WHAT TO DO →
Could you quote, word for word and line by line, the text that accompanies every item below, leaving the pictures out?

*****

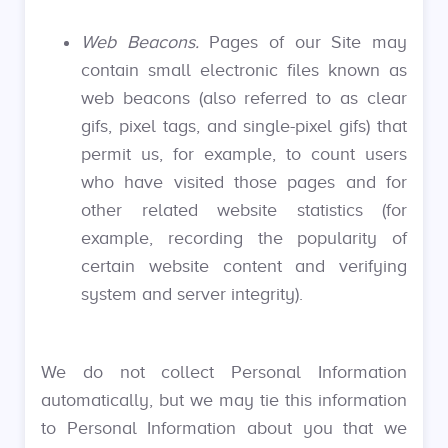
Web Beacons.
Pages of our Site may
contain small electronic files known as
web beacons (also referred to as clear
gifs, pixel tags, and single-pixel gifs) that
permit us, for example, to count users
who have visited those pages and for
other related website statistics (for
example, recording the popularity of
certain website content and verifying
system and server integrity).
We do not collect Personal Information
automatically, but we may tie this information
to Personal Information about you that we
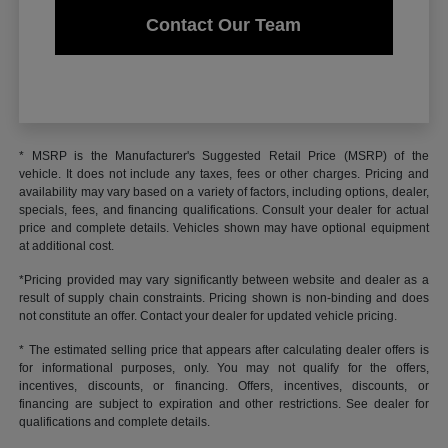
Contact Our Team
* MSRP is the Manufacturer's Suggested Retail Price (MSRP) of the
vehicle. It does not include any taxes, fees or other charges. Pricing and
availability may vary based on a variety of factors, including options, dealer,
specials, fees, and financing qualifications. Consult your dealer for actual
price and complete details. Vehicles shown may have optional equipment
at additional cost.
*Pricing provided may vary significantly between website and dealer as a
result of supply chain constraints. Pricing shown is non-binding and does
not constitute an offer. Contact your dealer for updated vehicle pricing.
* The estimated selling price that appears after calculating dealer offers is
for informational purposes, only. You may not qualify for the offers,
incentives, discounts, or financing. Offers, incentives, discounts, or
financing are subject to expiration and other restrictions. See dealer for
qualifications and complete details.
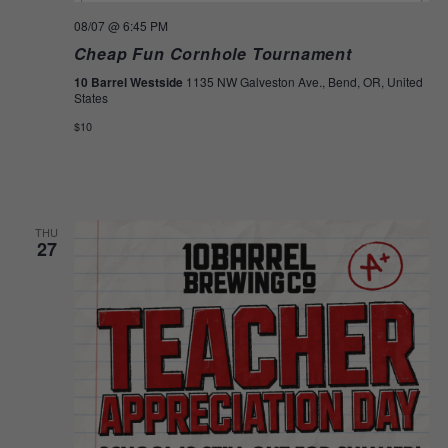
08/07
@ 6:45 PM
Cheap Fun Cornhole Tournament
10 Barrel Westside
1135 NW Galveston Ave., Bend, OR, United
States
$10
THU
27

*****

RESULT OF THIS EXERCISE →
Web Beacons.
Pages of our Site may
contain small electronic files known as
web beacons (also referred to as clear
gifs, pixel tags, and single-pixel gifs) that
permit us, for example, to count users
who have visited those pages and for
other related website statistics (for
example, recording the popularity of
certain website content and verifying
system and server integrity).
We do not collect Personal Information
automatically, but we may tie this information
to Personal Information about you that we
Contact Our Team
* MSRP is the Manufacturer's Suggested Retail Price (MSRP) of the
vehicle. It does not include any taxes, fees or other charges. Pricing and
availability may vary based on a variety of factors, including options, dealer,
specials, fees, and financing qualifications. Consult your dealer for actual
price and complete details. Vehicles shown may have optional equipment
at additional cost.
*Pricing provided may vary significantly between website and dealer as a
result of supply chain constraints. Pricing shown is non-binding and does
not constitute an offer. Contact your dealer for updated vehicle pricing.
* The estimated selling price that appears after calculating dealer offers is
for informational purposes, only. You may not qualify for the offers,
incentives, discounts, or financing. Offers, incentives, discounts, or
financing are subject to expiration and other restrictions. See dealer for
qualifications and complete details.
08/07
@ 6:45 PM
Cheap Fun Cornhole Tournament
10 Barrel Westside
1135 NW Galveston Ave., Bend, OR, United
States
$10
THU
27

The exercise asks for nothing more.